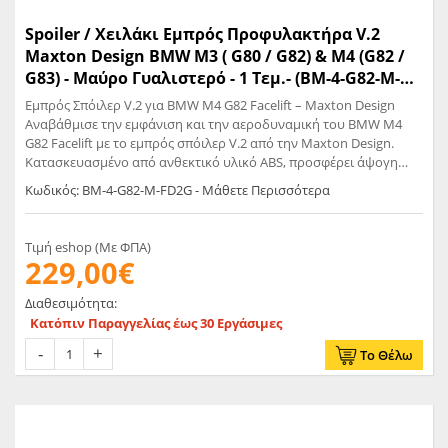
Spoiler / Χειλάκι Εμπρός Προφυλακτήρα V.2
Maxton Design BMW Μ3 ( G80 / G82) & M4 (G82 /
G83) - Μαύρο Γυαλιστερό - 1 Τεμ.- (BM-4-G82-M-
FD2G)
Εμπρός Σπόιλερ V.2 για BMW M4 G82 Facelift – Maxton Design
Αναβάθμισε την εμφάνιση και την αεροδυναμική του BMW M4
G82 Facelift με το εμπρός σπόιλερ V.2 από την Maxton Design.
Κατασκευασμένο από ανθεκτικό υλικό ABS, προσφέρει άψογη
εφαρμογή και σπορ χαρακτήρα, τονίζοντας τη δυναμική γραμμή
Κωδικός: BM-4-G82-M-FD2G - Μάθετε Περισσότερα
του οχήματος. • Συμβατό με BMW M4 G82 Facelift (2022+) • Υλικό:
Υψηλής ποιότητας ABS – ανθεκτικό και ελαφρύ • Δυναμική
σχεδίαση για βελτιωμένη αεροδυναμική • Έτοιμο για τοποθέτηση
Τιμή eshop (Με ΦΠΑ)
– δεν απαιτεί τροποποιήσεις Η Maxton Design είναι κορυφαία
229,00€
εταιρεία στον χώρο των αεροδυναμικών βελτιώσεων, με
προϊόντα που συνδυάζουν στυλ, ποιότητα και απόδοση.
Διαθεσιμότητα:
Κατόπιν Παραγγελίας έως 30 Εργάσιμες
Το Θέλω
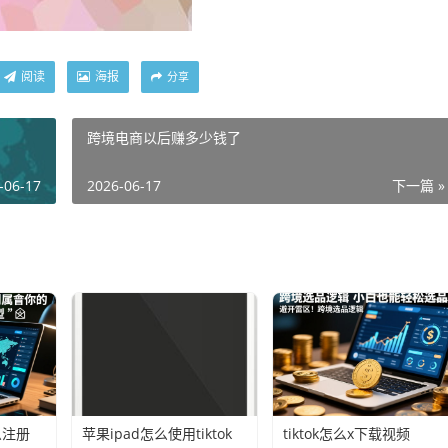
阅读
海报
分享
跨境电商以后赚多少钱了
-06-17
2026-06-17
下一篇 »
么注册
苹果ipad怎么使用tiktok
tiktok怎么x下载视频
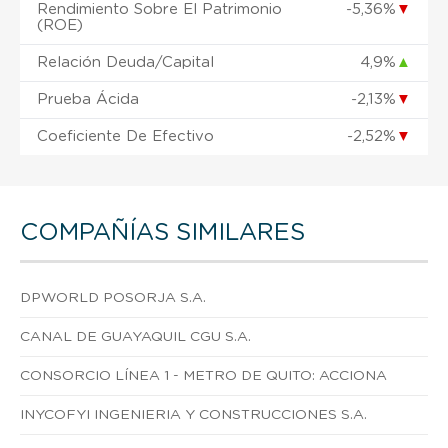
Rendimiento Sobre El Patrimonio
-5,36%
▼
(ROE)
Relación Deuda/Capital
4,9%
▲
Prueba Ácida
-2,13%
▼
Coeficiente De Efectivo
-2,52%
▼
COMPAÑÍAS SIMILARES
DPWORLD POSORJA S.A.
CANAL DE GUAYAQUIL CGU S.A.
CONSORCIO LÍNEA 1 - METRO DE QUITO: ACCIONA
INYCOFYI INGENIERIA Y CONSTRUCCIONES S.A.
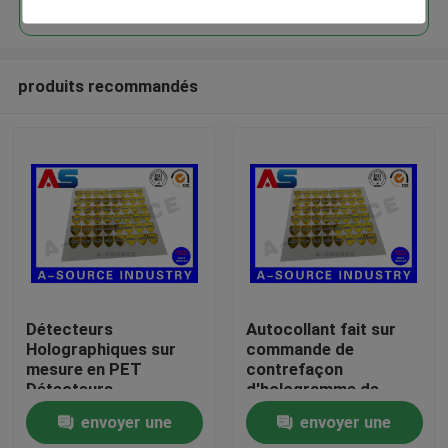
produits recommandés
Maison
Détecteurs
Autocollant fait sur
Holographiques sur
commande de
mesure en PET
contrefaçon
Produits
Détecteurs
d'hologramme de
Holographiques 3D
sécurité d'or anti avec
envoyer une
envoyer une
Détecteurs anti-
le numéro de
Au sujet de nous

**Task directions:** When you return the records, keep every word unchanged and drop the pictures.

**Answer to this task:**
Spoiler / Χειλάκι Εμπρός Προφυλακτήρα V.2
Maxton Design BMW Μ3 ( G80 / G82) & M4 (G82 /
G83) - Μαύρο Γυαλιστερό - 1 Τεμ.- (BM-4-G82-M-
FD2G)
Εμπρός Σπόιλερ V.2 για BMW M4 G82 Facelift – Maxton Design
Αναβάθμισε την εμφάνιση και την αεροδυναμική του BMW M4
G82 Facelift με το εμπρός σπόιλερ V.2 από την Maxton Design.
Κατασκευασμένο από ανθεκτικό υλικό ABS, προσφέρει άψογη
εφαρμογή και σπορ χαρακτήρα, τονίζοντας τη δυναμική γραμμή
Κωδικός: BM-4-G82-M-FD2G - Μάθετε Περισσότερα
του οχήματος. • Συμβατό με BMW M4 G82 Facelift (2022+) • Υλικό:
Υψηλής ποιότητας ABS – ανθεκτικό και ελαφρύ • Δυναμική
σχεδίαση για βελτιωμένη αεροδυναμική • Έτοιμο για τοποθέτηση
Τιμή eshop (Με ΦΠΑ)
– δεν απαιτεί τροποποιήσεις Η Maxton Design είναι κορυφαία
229,00€
εταιρεία στον χώρο των αεροδυναμικών βελτιώσεων, με
προϊόντα που συνδυάζουν στυλ, ποιότητα και απόδοση.
Διαθεσιμότητα:
Κατόπιν Παραγγελίας έως 30 Εργάσιμες
Το Θέλω
阅读
海报
分享
跨境电商以后赚多少钱了
-06-17
2026-06-17
下一篇 »
么注册
苹果ipad怎么使用tiktok
tiktok怎么x下载视频
Rendimiento Sobre El Patrimonio
-5,36%
▼
(ROE)
Relación Deuda/Capital
4,9%
▲
Prueba Ácida
-2,13%
▼
Coeficiente De Efectivo
-2,52%
▼
COMPAÑÍAS SIMILARES
DPWORLD POSORJA S.A.
CANAL DE GUAYAQUIL CGU S.A.
CONSORCIO LÍNEA 1 - METRO DE QUITO: ACCIONA
INYCOFYI INGENIERIA Y CONSTRUCCIONES S.A.
produits recommandés
Maison
Détecteurs
Autocollant fait sur
Holographiques sur
commande de
mesure en PET
contrefaçon
Produits
Détecteurs
d'hologramme de
Holographiques 3D
sécurité d'or anti avec
envoyer une
envoyer une
Détecteurs anti-
le numéro de
Au sujet de nous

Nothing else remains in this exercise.